One Response to “Soda’s Down, But Obesity’s Up. What Gives?”

  1. November 16, 2017 at 6:14 pm, David Brown said:

    For what it’s worth, I think there are two reasons why the obesity epidemic persists. First, we humans tend to repeat pleasurable experiences to excess when enabled to do so. Plato characterized eating as a necessary pleasure. Prior to the invention of a technique for converting nitrogen in the air into ammonia, agricultural production was limited by the amount of nitrogen available in nature. In 1909, however, German scientist Fritz Haber invented a process that eventually allowed man to generate unlimited quantities of ammonia from the air we breathe. Now farmers can furnish us with unlimited quantities of food. What do we tend to do with limitless food? We overeat. Of course, not all of us get fat when we overeat. Primate obesity researchers found that low-fat diets emphasizing carbohydrates effectively fattened monkeys who would consume twice as many calories on an American Heart Association recommended diet as compared to the usual primate fare. Still, as noted in this article, 40% of the animals did not get fat.
    Researcher comment: Barbara C. Hansen of the University of South Florida said calories, but not high fat, were important. “To suggest that humans and monkeys get fat because of a high-fat diet is not a good suggestion,” she said.
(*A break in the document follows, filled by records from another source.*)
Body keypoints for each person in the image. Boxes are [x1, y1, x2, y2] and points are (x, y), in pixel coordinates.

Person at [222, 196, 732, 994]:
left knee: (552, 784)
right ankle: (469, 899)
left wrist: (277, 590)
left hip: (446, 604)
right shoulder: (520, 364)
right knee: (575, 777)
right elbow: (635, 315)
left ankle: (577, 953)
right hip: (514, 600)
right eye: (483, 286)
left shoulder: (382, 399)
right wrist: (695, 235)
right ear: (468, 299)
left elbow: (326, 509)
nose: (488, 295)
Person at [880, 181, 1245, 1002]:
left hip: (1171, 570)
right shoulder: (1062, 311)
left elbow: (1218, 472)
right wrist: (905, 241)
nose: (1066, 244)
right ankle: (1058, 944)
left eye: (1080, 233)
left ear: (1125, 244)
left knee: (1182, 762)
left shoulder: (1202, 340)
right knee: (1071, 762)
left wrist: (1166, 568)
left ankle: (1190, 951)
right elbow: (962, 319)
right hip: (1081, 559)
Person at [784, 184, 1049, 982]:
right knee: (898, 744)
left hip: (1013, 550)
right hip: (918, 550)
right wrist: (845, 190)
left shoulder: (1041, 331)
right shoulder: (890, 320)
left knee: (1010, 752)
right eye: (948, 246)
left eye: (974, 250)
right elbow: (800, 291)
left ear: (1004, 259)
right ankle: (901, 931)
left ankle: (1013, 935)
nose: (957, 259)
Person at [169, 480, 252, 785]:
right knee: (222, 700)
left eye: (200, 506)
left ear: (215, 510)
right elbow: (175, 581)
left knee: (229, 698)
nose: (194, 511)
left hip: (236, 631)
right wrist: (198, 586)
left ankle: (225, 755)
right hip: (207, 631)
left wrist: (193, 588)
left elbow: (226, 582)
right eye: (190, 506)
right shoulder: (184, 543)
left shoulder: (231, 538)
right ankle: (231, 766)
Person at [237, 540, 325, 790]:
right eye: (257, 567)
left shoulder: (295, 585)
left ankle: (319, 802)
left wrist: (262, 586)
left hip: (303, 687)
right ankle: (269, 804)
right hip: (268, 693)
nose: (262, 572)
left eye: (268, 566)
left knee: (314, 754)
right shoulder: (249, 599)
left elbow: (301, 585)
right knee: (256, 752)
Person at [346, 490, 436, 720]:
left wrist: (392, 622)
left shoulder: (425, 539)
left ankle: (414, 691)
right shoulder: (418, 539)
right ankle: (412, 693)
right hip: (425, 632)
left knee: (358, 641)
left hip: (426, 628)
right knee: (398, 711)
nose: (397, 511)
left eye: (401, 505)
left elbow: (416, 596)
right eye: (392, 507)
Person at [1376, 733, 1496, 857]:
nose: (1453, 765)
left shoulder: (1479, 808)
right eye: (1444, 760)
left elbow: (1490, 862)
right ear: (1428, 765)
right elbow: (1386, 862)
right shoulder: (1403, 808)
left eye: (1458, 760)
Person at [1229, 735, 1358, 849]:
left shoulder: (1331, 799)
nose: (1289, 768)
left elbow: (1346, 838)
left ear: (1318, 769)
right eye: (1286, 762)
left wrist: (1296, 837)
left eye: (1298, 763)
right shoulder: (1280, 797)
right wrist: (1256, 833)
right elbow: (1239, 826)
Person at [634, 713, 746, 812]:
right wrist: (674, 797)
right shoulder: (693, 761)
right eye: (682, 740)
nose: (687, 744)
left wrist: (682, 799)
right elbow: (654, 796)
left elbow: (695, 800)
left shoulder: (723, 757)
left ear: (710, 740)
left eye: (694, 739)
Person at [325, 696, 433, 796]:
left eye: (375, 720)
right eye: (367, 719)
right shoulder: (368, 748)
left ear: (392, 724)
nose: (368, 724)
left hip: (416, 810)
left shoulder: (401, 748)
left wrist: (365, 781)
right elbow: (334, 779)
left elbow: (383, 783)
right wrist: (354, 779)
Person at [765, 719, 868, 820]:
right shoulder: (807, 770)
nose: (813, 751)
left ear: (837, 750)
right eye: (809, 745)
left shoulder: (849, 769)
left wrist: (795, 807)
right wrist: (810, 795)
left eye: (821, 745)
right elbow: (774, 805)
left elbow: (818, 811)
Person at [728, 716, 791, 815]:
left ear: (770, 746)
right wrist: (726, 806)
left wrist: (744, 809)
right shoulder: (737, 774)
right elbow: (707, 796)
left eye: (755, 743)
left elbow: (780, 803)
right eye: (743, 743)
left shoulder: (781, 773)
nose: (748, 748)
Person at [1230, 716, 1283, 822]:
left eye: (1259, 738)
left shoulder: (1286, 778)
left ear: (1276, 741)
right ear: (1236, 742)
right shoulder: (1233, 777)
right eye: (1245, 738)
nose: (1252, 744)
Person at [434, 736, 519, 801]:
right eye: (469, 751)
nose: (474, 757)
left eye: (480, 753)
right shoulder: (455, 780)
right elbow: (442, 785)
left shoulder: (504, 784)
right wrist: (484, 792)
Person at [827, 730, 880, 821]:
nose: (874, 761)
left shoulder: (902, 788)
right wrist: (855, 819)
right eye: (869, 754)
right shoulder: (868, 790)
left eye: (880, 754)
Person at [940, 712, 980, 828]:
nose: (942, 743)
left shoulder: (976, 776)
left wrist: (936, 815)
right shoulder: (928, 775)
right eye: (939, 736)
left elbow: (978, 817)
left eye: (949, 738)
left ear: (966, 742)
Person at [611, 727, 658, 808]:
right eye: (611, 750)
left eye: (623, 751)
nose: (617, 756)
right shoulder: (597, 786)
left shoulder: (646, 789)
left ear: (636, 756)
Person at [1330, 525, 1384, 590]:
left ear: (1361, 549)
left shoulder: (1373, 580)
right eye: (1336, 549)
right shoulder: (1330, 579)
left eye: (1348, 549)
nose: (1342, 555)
    That’s the other reason why no government public health entity has been able to reverse the obesity epidemic: bad dietary advice. Current nutritional dogma tells the public that saturated fat intake should be limited and polyunsaturated fat intake increased. This recommendation is based on population studies and scientific experiments that suggest a modest reduction in heart disease risk when saturated fats are replaced with polyunsaturated oils. Scientists conducting similar experiments have also observed a modest improvement in metabolic markers. The thing is, reversing the experiment by reducing omega-6 polyunsaturated intake to historical levels of around 1% of energy consumption hasn’t been attempted with humans. With mice, the results are dramatic.

    What we have, then, is a dispute between the biochemists who say too much omega-6 in the food supply is problematic and the epidemiologists who shape dietary advice and who say people should consume more omega-6.